═════ Data for this task ═════
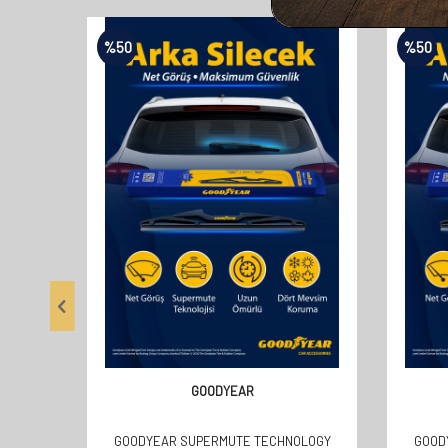
%
50
%
50
GOODYEAR
GOODYEAR SUPERMUTE TECHNOLOGY
GOOD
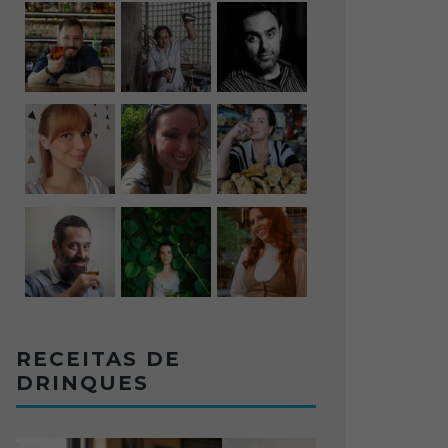
RECEITAS DE
DRINQUES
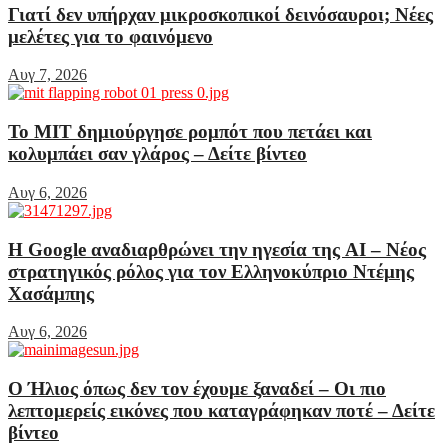
Γιατί δεν υπήρχαν μικροσκοπικοί δεινόσαυροι; Νέες
μελέτες για το φαινόμενο
Αυγ 7, 2026
Το MIT δημιούργησε ρομπότ που πετάει και
κολυμπάει σαν γλάρος – Δείτε βίντεο
Αυγ 6, 2026
Η Google αναδιαρθρώνει την ηγεσία της AI – Νέος
στρατηγικός ρόλος για τον Ελληνοκύπριο Ντέμης
Χασάμπης
Αυγ 6, 2026
Ο Ήλιος όπως δεν τον έχουμε ξαναδεί – Οι πιο
λεπτομερείς εικόνες που καταγράφηκαν ποτέ – Δείτε
βίντεο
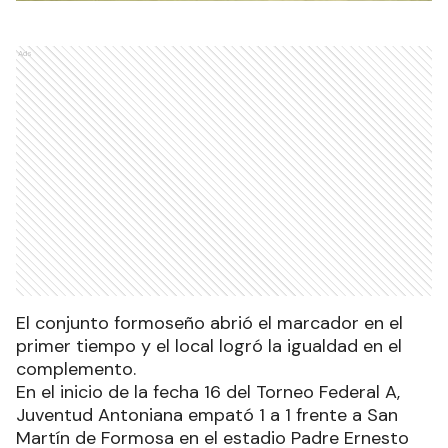
Ads
El conjunto formoseño abrió el marcador en el
primer tiempo y el local logró la igualdad en el
complemento.
En el inicio de la fecha 16 del Torneo Federal A,
Juventud Antoniana empató 1 a 1 frente a San
Martín de Formosa en el estadio Padre Ernesto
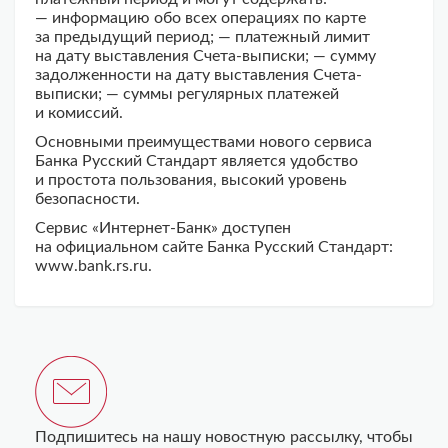
— информацию обо всех операциях по карте
за предыдущий период; — платежный лимит
на дату выставления Счета-выписки; — сумму
задолженности на дату выставления Счета-
выписки; — суммы регулярных платежей
и комиссий.
Основными преимуществами нового сервиса
Банка Русский Стандарт является удобство
и простота пользования, высокий уровень
безопасности.
Сервис «Интернет-Банк» доступен
на официальном сайте Банка Русский Стандарт:
www.bank.rs.ru.
Подпишитесь на нашу новостную рассылку, чтобы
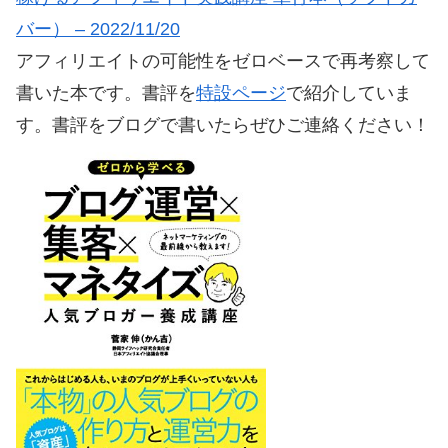
バー） – 2022/11/20
アフィリエイトの可能性をゼロベースで再考察して
書いた本です。書評を
特設ページ
で紹介していま
す。書評をブログで書いたらぜひご連絡ください！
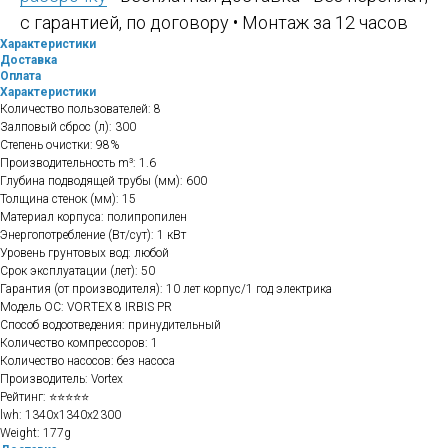
с гарантией, по договору • Монтаж за 12 часов
Характеристики
Доставка
Оплата
Характеристики
Количество пользователей: 8
Залповый сброс (л): 300
Степень очистки: 98%
Производительность m³: 1.6
Глубина подводящей трубы (мм): 600
Толщина стенок (мм): 15
Материал корпуса: полипропилен
Энергопотребление (Вт/сут): 1 кВт
Уровень грунтовых вод: любой
Срок эксплуатации (лет): 50
Гарантия (от производителя): 10 лет корпус/1 год электрика
Модель ОС: VORTEX 8 IRBIS PR
Способ водоотведения: принудительный
Количество компрессоров: 1
Количество насосов: без насоса
Производитель: Vortex
Рейтинг: ⭐⭐⭐⭐⭐
lwh: 1340x1340x2300
Weight: 177g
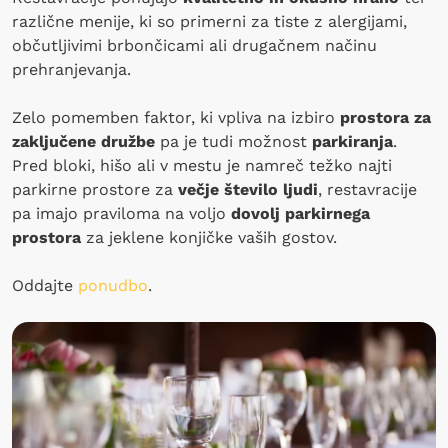
različne menije, ki so primerni za tiste z alergijami,
občutljivimi brbončicami ali drugačnem načinu
prehranjevanja.
Zelo pomemben faktor, ki vpliva na izbiro
prostora za
zaključene družbe
pa je tudi možnost
parkiranja
.
Pred bloki, hišo ali v mestu je namreč težko najti
parkirne prostore za
večje število ljudi
, restavracije
pa imajo praviloma na voljo
dovolj parkirnega
prostora
za jeklene konjičke vaših gostov.
Oddajte
ponudbo
.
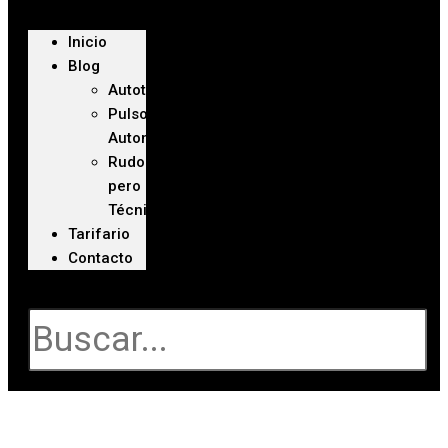
Inicio
Blog
Autoteca
Pulso
Automotriz
Rudo
pero
Técnico
Tarifario
Contacto
Buscar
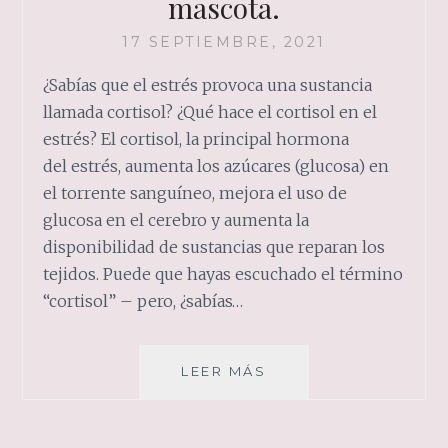
mascota.
17 SEPTIEMBRE, 2021
¿Sabías que el estrés provoca una sustancia
llamada cortisol? ¿Qué hace el cortisol en el
estrés? El cortisol, la principal hormona
del estrés, aumenta los azúcares (glucosa) en
el torrente sanguíneo, mejora el uso de
glucosa en el cerebro y aumenta la
disponibilidad de sustancias que reparan los
tejidos. Puede que hayas escuchado el término
“cortisol” – pero, ¿sabías…
ELIMINA
LEER MÁS
TU
ESTRÉS
AMANDO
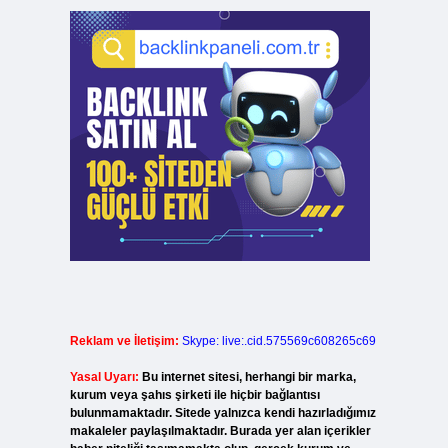
Reklam ve İletişim:
Skype: live:.cid.575569c608265c69
Yasal Uyarı:
Bu internet sitesi, herhangi bir marka,
kurum veya şahıs şirketi ile hiçbir bağlantısı
bulunmamaktadır. Sitede yalnızca kendi hazırladığımız
makaleler paylaşılmaktadır. Burada yer alan içerikler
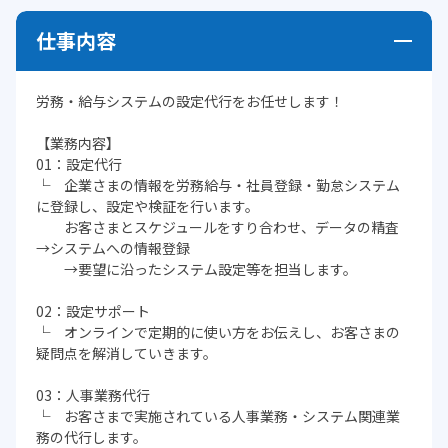
仕事内容
労務・給与システムの設定代行をお任せします！
【業務内容】
01：設定代行
└ 企業さまの情報を労務給与・社員登録・勤怠システム
に登録し、設定や検証を行います。
お客さまとスケジュールをすり合わせ、データの精査
→システムへの情報登録
→要望に沿ったシステム設定等を担当します。
02：設定サポート
└ オンラインで定期的に使い方をお伝えし、お客さまの
疑問点を解消していきます。
03：人事業務代行
└ お客さまで実施されている人事業務・システム関連業
務の代行します。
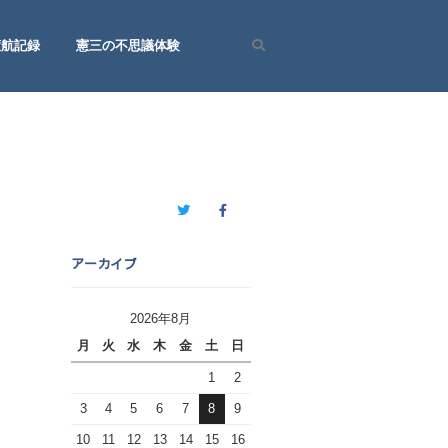
渡航記録
憲三の不思議体験
Search
Twitter
Facebook
アーカイブ
2026年8月
月
火
水
木
金
土
日
1
2
3
4
5
6
7
8
9
10
11
12
13
14
15
16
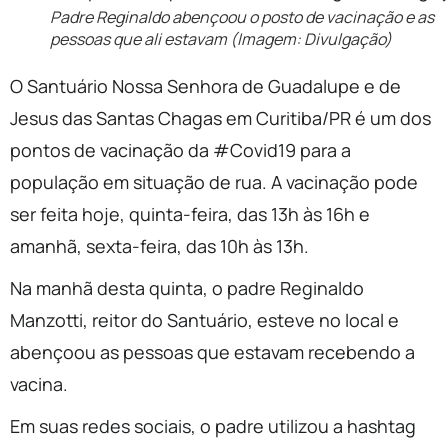
Padre Reginaldo abençoou o posto de vacinação e as
pessoas que ali estavam (Imagem: Divulgação)
O Santuário Nossa Senhora de Guadalupe e de
Jesus das Santas Chagas em Curitiba/PR é um dos
pontos de vacinação da #Covid19 para a
população em situação de rua. A vacinação pode
ser feita hoje, quinta-feira, das 13h às 16h e
amanhã, sexta-feira, das 10h às 13h.
Na manhã desta quinta, o padre Reginaldo
Manzotti, reitor do Santuário, esteve no local e
abençoou as pessoas que estavam recebendo a
vacina.
Em suas redes sociais, o padre utilizou a hashtag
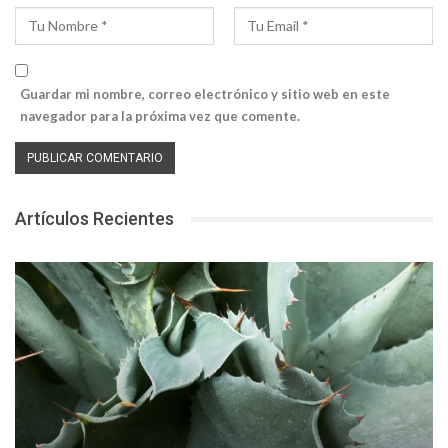
Guardar mi nombre, correo electrónico y sitio web en este
navegador para la próxima vez que comente.
Artículos Recientes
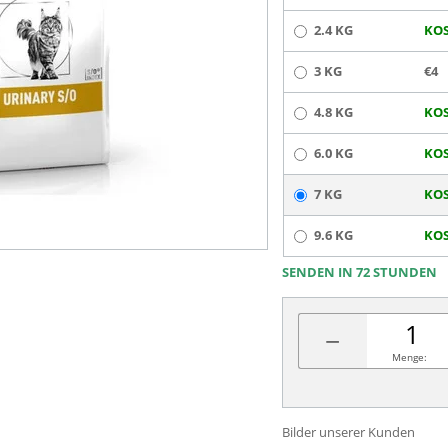
2.4 KG
KOS
3 KG
€4
4.8 KG
KOS
6.0 KG
KOS
7 KG
KOS
9.6 KG
KOS
SENDEN IN 72 STUNDEN
−
Menge:
Bilder unserer Kunden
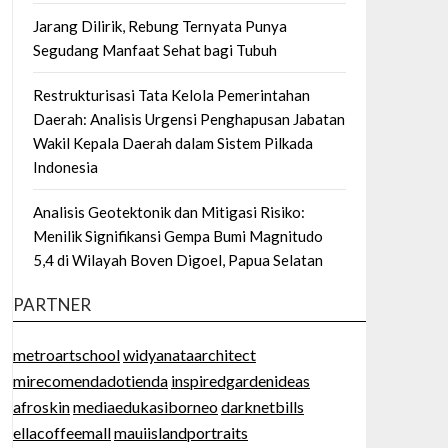
Jarang Dilirik, Rebung Ternyata Punya
Segudang Manfaat Sehat bagi Tubuh
Restrukturisasi Tata Kelola Pemerintahan
Daerah: Analisis Urgensi Penghapusan Jabatan
Wakil Kepala Daerah dalam Sistem Pilkada
Indonesia
Analisis Geotektonik dan Mitigasi Risiko:
Menilik Signifikansi Gempa Bumi Magnitudo
5,4 di Wilayah Boven Digoel, Papua Selatan
PARTNER
metroartschool
widyanataarchitect
mirecomendadotienda
inspiredgardenideas
afroskin
mediaedukasiborneo
darknetbills
ellacoffeemall
mauiislandportraits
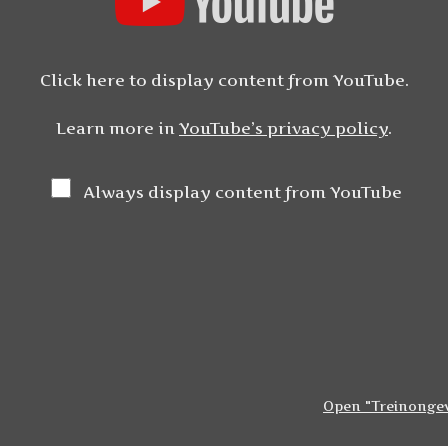
Click here to display content from YouTube.
Learn more in
YouTube’s privacy policy
.
Always display content from YouTube
Open "Treinongev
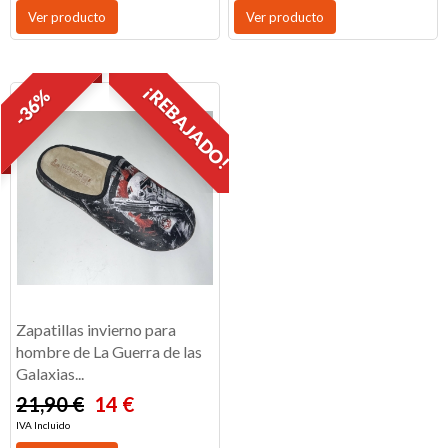
Ver producto
Ver producto
¡REBAJADO!
-36%
Zapatillas invierno para
hombre de La Guerra de las
Galaxias...
21,90 €
14 €
IVA Incluido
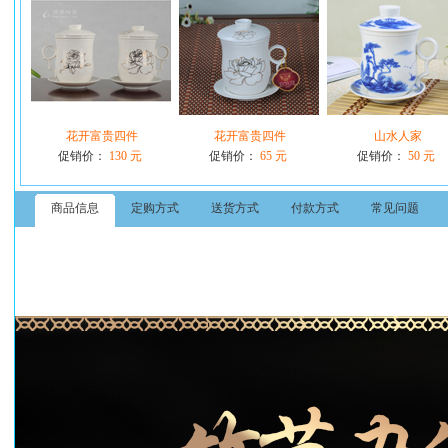
花开富贵四件
花开富贵四件
山水人家
促销价：
130 元
促销价：
65 元
促销价：
50 元
商品信息
定购方式
送货方式
付款方式
常见问题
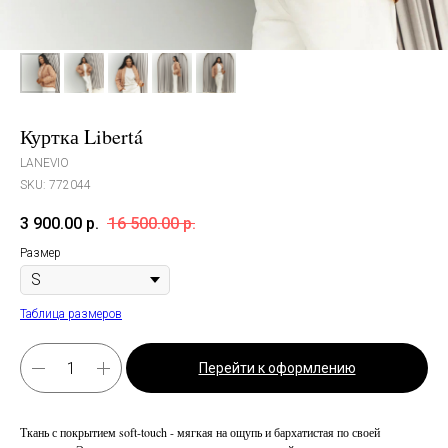
Куртка Libertá
LANEVIO
SKU:
772044
3 900.00
р.
16 500.00
р.
Размер
Таблица размеров
Перейти к оформлению
Ткань с покрытием soft-touch - мягкая на ощупь и бархатистая по своей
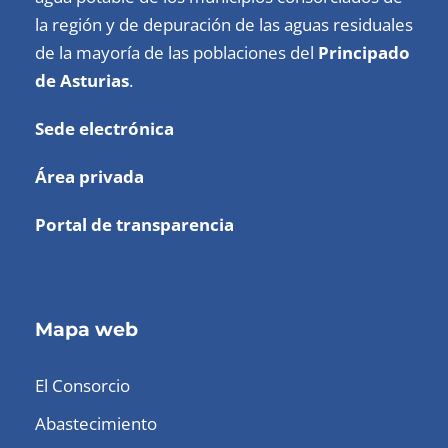
la región y de depuración de las aguas residuales
de la mayoría de las poblaciones del
Principado
de Asturias
.
Sede electrónica
Área privada
Portal de transparencia
Mapa web
El Consorcio
Abastecimiento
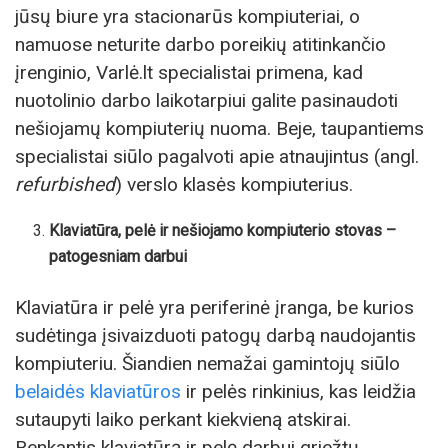
jūsų biure yra stacionarūs kompiuteriai, o
namuose neturite darbo poreikių atitinkančio
įrenginio, Varlė.lt specialistai primena, kad
nuotolinio darbo laikotarpiui galite pasinaudoti
nešiojamų kompiuterių nuoma. Beje, taupantiems
specialistai siūlo pagalvoti apie atnaujintus (angl.
refurbished
) verslo klasės kompiuterius.
Klaviatūra, pelė ir nešiojamo kompiuterio stovas –
patogesniam darbui
Klaviatūra ir pelė yra periferinė įranga, be kurios
sudėtinga įsivaizduoti patogų darbą naudojantis
kompiuteriu. Šiandien nemažai gamintojų siūlo
belaidės klaviatūros
ir pelės rinkinius, kas leidžia
sutaupyti laiko perkant kiekvieną atskirai.
Renkantis klaviatūrą ir pelę darbui griežtų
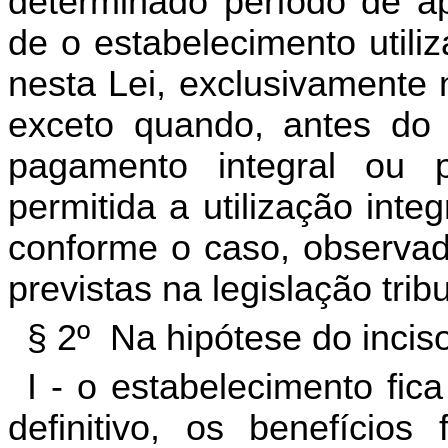
determinado período de ap
de o estabelecimento utiliz
nesta Lei, exclusivamente 
exceto quando, antes do i
pagamento integral ou p
permitida a utilização inte
conforme o caso, observad
previstas na legislação tribu
§ 2º Na hipótese do inciso
I - o estabelecimento fica
definitivo, os benefícios 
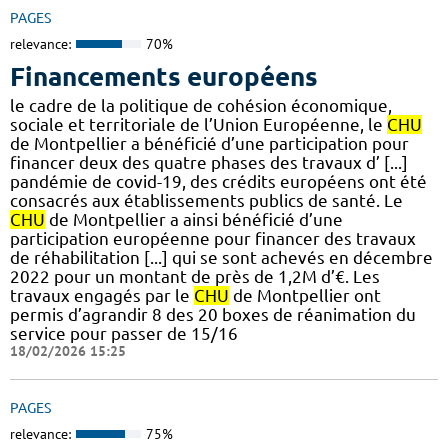
PAGES
relevance:
70%
Financements européens
le cadre de la politique de cohésion économique,
sociale et territoriale de l’Union Européenne, le
CHU
de Montpellier a bénéficié d’une participation pour
financer deux des quatre phases des travaux d’ [...]
pandémie de covid-19, des crédits européens ont été
consacrés aux établissements publics de santé. Le
CHU
de Montpellier a ainsi bénéficié d’une
participation européenne pour financer des travaux
de réhabilitation [...] qui se sont achevés en décembre
2022 pour un montant de près de 1,2M d’€. Les
travaux engagés par le
CHU
de Montpellier ont
permis d’agrandir 8 des 20 boxes de réanimation du
service pour passer de 15/16
18/02/2026 15:25
PAGES
relevance:
75%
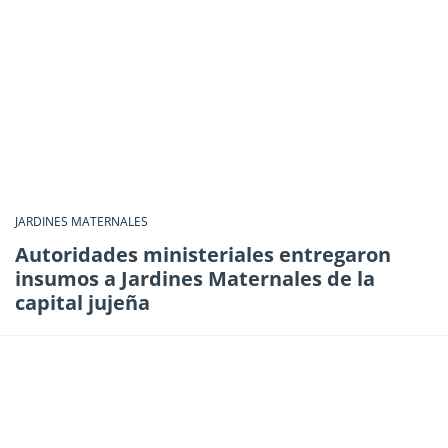
JARDINES MATERNALES
Autoridades ministeriales entregaron
insumos a Jardines Maternales de la
capital jujeña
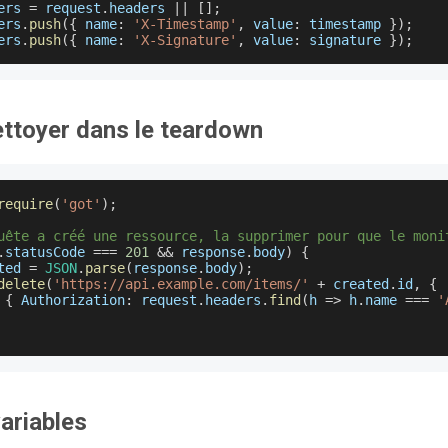
ers
=
 request
.
headers
||
[
]
;
ers
.
push
(
{
name
:
'X-Timestamp'
,
value
:
 timestamp 
}
)
;
ers
.
push
(
{
name
:
'X-Signature'
,
value
:
 signature 
}
)
;
ettoyer dans le teardown
require
(
'got'
)
;
uête a créé une ressource, la supprimer pour que le moni
.
statusCode
===
201
&&
 response
.
body
)
{
ted 
=
JSON
.
parse
(
response
.
body
)
;
delete
(
'https://api.example.com/items/'
+
 created
.
id
,
{
{
Authorization
:
 request
.
headers
.
find
(
h
=>
 h
.
name
===
'
ariables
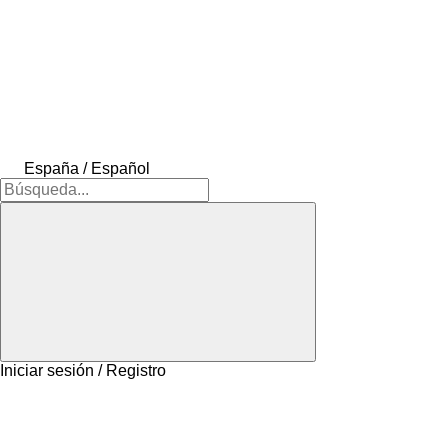
España / Español
Iniciar sesión / Registro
═════
Your instructions: Count the lines of the material that contain the string "feira", matching case exactly. Reply with the number only.

Expected output: 2